• **Study material**
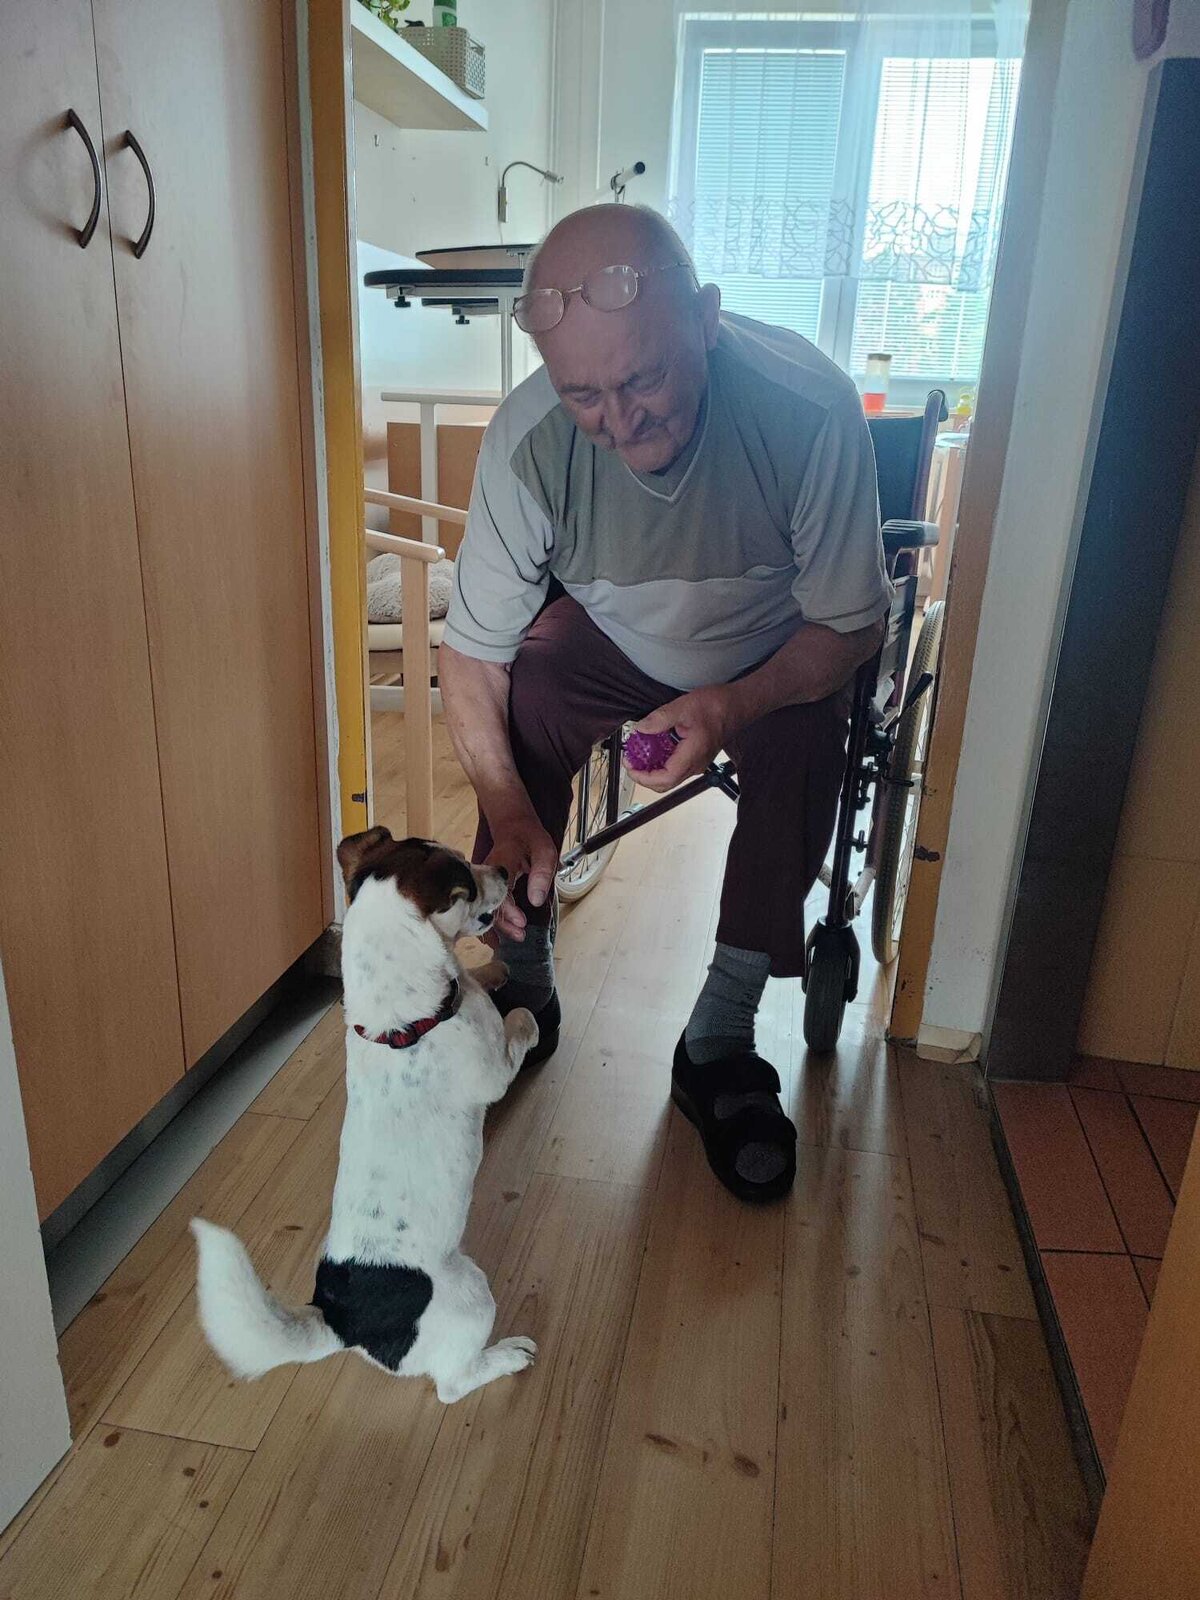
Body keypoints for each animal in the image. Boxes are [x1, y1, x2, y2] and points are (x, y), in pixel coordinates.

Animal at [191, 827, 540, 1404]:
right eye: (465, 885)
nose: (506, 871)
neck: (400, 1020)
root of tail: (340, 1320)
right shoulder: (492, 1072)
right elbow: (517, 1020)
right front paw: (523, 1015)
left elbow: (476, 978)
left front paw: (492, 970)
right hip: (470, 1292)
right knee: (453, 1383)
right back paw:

• **Requirement**
Check each line of the data above for the word "right", then state how many lines have it. Give the number alone.

• **Result**
7